▶ EXERCISE DIRECTIONS: Rewrite these lines as a JSON list of strings, one string per line, leaving out blank lines.

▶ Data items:
######
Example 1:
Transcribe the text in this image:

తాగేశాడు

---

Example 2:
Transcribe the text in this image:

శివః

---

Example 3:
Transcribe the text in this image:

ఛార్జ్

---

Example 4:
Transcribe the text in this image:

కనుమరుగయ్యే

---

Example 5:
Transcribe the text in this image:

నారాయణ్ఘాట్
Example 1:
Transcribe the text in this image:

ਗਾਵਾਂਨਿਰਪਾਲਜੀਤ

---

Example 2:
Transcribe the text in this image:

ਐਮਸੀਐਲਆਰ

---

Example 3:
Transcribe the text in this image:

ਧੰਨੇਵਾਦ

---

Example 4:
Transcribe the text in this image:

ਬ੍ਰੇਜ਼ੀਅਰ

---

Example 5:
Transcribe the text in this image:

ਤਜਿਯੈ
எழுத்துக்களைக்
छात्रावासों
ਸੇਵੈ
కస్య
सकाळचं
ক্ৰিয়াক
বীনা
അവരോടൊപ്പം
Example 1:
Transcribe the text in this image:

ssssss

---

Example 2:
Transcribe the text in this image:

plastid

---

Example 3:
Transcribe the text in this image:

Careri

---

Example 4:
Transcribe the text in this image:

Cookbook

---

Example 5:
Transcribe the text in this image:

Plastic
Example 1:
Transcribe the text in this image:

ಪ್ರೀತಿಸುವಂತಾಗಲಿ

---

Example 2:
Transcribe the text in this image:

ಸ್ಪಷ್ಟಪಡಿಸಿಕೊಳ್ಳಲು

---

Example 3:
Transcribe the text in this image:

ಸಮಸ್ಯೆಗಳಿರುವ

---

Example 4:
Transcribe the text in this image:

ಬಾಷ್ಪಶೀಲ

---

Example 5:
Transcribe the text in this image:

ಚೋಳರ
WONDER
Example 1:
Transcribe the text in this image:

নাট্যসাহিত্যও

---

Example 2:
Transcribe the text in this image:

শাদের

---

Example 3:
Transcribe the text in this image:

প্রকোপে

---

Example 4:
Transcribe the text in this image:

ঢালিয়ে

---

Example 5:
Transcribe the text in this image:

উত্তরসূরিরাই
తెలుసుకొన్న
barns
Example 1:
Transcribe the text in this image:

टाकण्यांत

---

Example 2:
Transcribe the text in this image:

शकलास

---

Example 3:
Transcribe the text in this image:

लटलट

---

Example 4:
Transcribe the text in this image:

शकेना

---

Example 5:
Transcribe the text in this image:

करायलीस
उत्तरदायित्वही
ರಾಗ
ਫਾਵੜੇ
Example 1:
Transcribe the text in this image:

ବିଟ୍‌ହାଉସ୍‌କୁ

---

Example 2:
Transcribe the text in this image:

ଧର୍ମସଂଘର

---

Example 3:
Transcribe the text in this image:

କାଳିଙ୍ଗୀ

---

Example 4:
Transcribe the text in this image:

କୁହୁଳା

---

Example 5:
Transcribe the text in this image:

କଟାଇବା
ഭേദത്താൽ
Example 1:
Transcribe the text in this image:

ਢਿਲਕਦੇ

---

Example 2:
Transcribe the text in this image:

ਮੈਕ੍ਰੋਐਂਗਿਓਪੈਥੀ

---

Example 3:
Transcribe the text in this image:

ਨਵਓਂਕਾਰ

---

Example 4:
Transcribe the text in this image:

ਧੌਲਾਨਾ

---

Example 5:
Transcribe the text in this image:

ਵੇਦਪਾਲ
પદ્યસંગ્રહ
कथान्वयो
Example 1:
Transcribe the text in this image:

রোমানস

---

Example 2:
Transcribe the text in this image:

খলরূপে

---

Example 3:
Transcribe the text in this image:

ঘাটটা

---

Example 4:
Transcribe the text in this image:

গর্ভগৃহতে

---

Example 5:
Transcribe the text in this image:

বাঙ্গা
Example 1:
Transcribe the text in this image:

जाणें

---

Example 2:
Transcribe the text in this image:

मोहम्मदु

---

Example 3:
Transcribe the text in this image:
######
▶ SOLUTION:
[
  "Example 1:",
  "Transcribe the text in this image:",
  "తాగేశాడు",
  "---",
  "Example 2:",
  "Transcribe the text in this image:",
  "శివః",
  "---",
  "Example 3:",
  "Transcribe the text in this image:",
  "ఛార్జ్",
  "---",
  "Example 4:",
  "Transcribe the text in this image:",
  "కనుమరుగయ్యే",
  "---",
  "Example 5:",
  "Transcribe the text in this image:",
  "నారాయణ్ఘాట్",
  "Example 1:",
  "Transcribe the text in this image:",
  "ਗਾਵਾਂਨਿਰਪਾਲਜੀਤ",
  "---",
  "Example 2:",
  "Transcribe the text in this image:",
  "ਐਮਸੀਐਲਆਰ",
  "---",
  "Example 3:",
  "Transcribe the text in this image:",
  "ਧੰਨੇਵਾਦ",
  "---",
  "Example 4:",
  "Transcribe the text in this image:",
  "ਬ੍ਰੇਜ਼ੀਅਰ",
  "---",
  "Example 5:",
  "Transcribe the text in this image:",
  "ਤਜਿਯੈ",
  "எழுத்துக்களைக்",
  "छात्रावासों",
  "ਸੇਵੈ",
  "కస్య",
  "सकाळचं",
  "ক্ৰিয়াক",
  "বীনা",
  "അവരോടൊപ്പം",
  "Example 1:",
  "Transcribe the text in this image:",
  "ssssss",
  "---",
  "Example 2:",
  "Transcribe the text in this image:",
  "plastid",
  "---",
  "Example 3:",
  "Transcribe the text in this image:",
  "Careri",
  "---",
  "Example 4:",
  "Transcribe the text in this image:",
  "Cookbook",
  "---",
  "Example 5:",
  "Transcribe the text in this image:",
  "Plastic",
  "Example 1:",
  "Transcribe the text in this image:",
  "ಪ್ರೀತಿಸುವಂತಾಗಲಿ",
  "---",
  "Example 2:",
  "Transcribe the text in this image:",
  "ಸ್ಪಷ್ಟಪಡಿಸಿಕೊಳ್ಳಲು",
  "---",
  "Example 3:",
  "Transcribe the text in this image:",
  "ಸಮಸ್ಯೆಗಳಿರುವ",
  "---",
  "Example 4:",
  "Transcribe the text in this image:",
  "ಬಾಷ್ಪಶೀಲ",
  "---",
  "Example 5:",
  "Transcribe the text in this image:",
  "ಚೋಳರ",
  "WONDER",
  "Example 1:",
  "Transcribe the text in this image:",
  "নাট্যসাহিত্যও",
  "---",
  "Example 2:",
  "Transcribe the text in this image:",
  "শাদের",
  "---",
  "Example 3:",
  "Transcribe the text in this image:",
  "প্রকোপে",
  "---",
  "Example 4:",
  "Transcribe the text in this image:",
  "ঢালিয়ে",
  "---",
  "Example 5:",
  "Transcribe the text in this image:",
  "উত্তরসূরিরাই",
  "తెలుసుకొన్న",
  "barns",
  "Example 1:",
  "Transcribe the text in this image:",
  "टाकण्यांत",
  "---",
  "Example 2:",
  "Transcribe the text in this image:",
  "शकलास",
  "---",
  "Example 3:",
  "Transcribe the text in this image:",
  "लटलट",
  "---",
  "Example 4:",
  "Transcribe the text in this image:",
  "शकेना",
  "---",
  "Example 5:",
  "Transcribe the text in this image:",
  "करायलीस",
  "उत्तरदायित्वही",
  "ರಾಗ",
  "ਫਾਵੜੇ",
  "Example 1:",
  "Transcribe the text in this image:",
  "ବିଟ୍‌ହାଉସ୍‌କୁ",
  "---",
  "Example 2:",
  "Transcribe the text in this image:",
  "ଧର୍ମସଂଘର",
  "---",
  "Example 3:",
  "Transcribe the text in this image:",
  "କାଳିଙ୍ଗୀ",
  "---",
  "Example 4:",
  "Transcribe the text in this image:",
  "କୁହୁଳା",
  "---",
  "Example 5:",
  "Transcribe the text in this image:",
  "କଟାଇବା",
  "ഭേദത്താൽ",
  "Example 1:",
  "Transcribe the text in this image:",
  "ਢਿਲਕਦੇ",
  "---",
  "Example 2:",
  "Transcribe the text in this image:",
  "ਮੈਕ੍ਰੋਐਂਗਿਓਪੈਥੀ",
  "---",
  "Example 3:",
  "Transcribe the text in this image:",
  "ਨਵਓਂਕਾਰ",
  "---",
  "Example 4:",
  "Transcribe the text in this image:",
  "ਧੌਲਾਨਾ",
  "---",
  "Example 5:",
  "Transcribe the text in this image:",
  "ਵੇਦਪਾਲ",
  "પદ્યસંગ્રહ",
  "कथान्वयो",
  "Example 1:",
  "Transcribe the text in this image:",
  "রোমানস",
  "---",
  "Example 2:",
  "Transcribe the text in this image:",
  "খলরূপে",
  "---",
  "Example 3:",
  "Transcribe the text in this image:",
  "ঘাটটা",
  "---",
  "Example 4:",
  "Transcribe the text in this image:",
  "গর্ভগৃহতে",
  "---",
  "Example 5:",
  "Transcribe the text in this image:",
  "বাঙ্গা",
  "Example 1:",
  "Transcribe the text in this image:",
  "जाणें",
  "---",
  "Example 2:",
  "Transcribe the text in this image:",
  "मोहम्मदु",
  "---",
  "Example 3:",
  "Transcribe the text in this image:"
]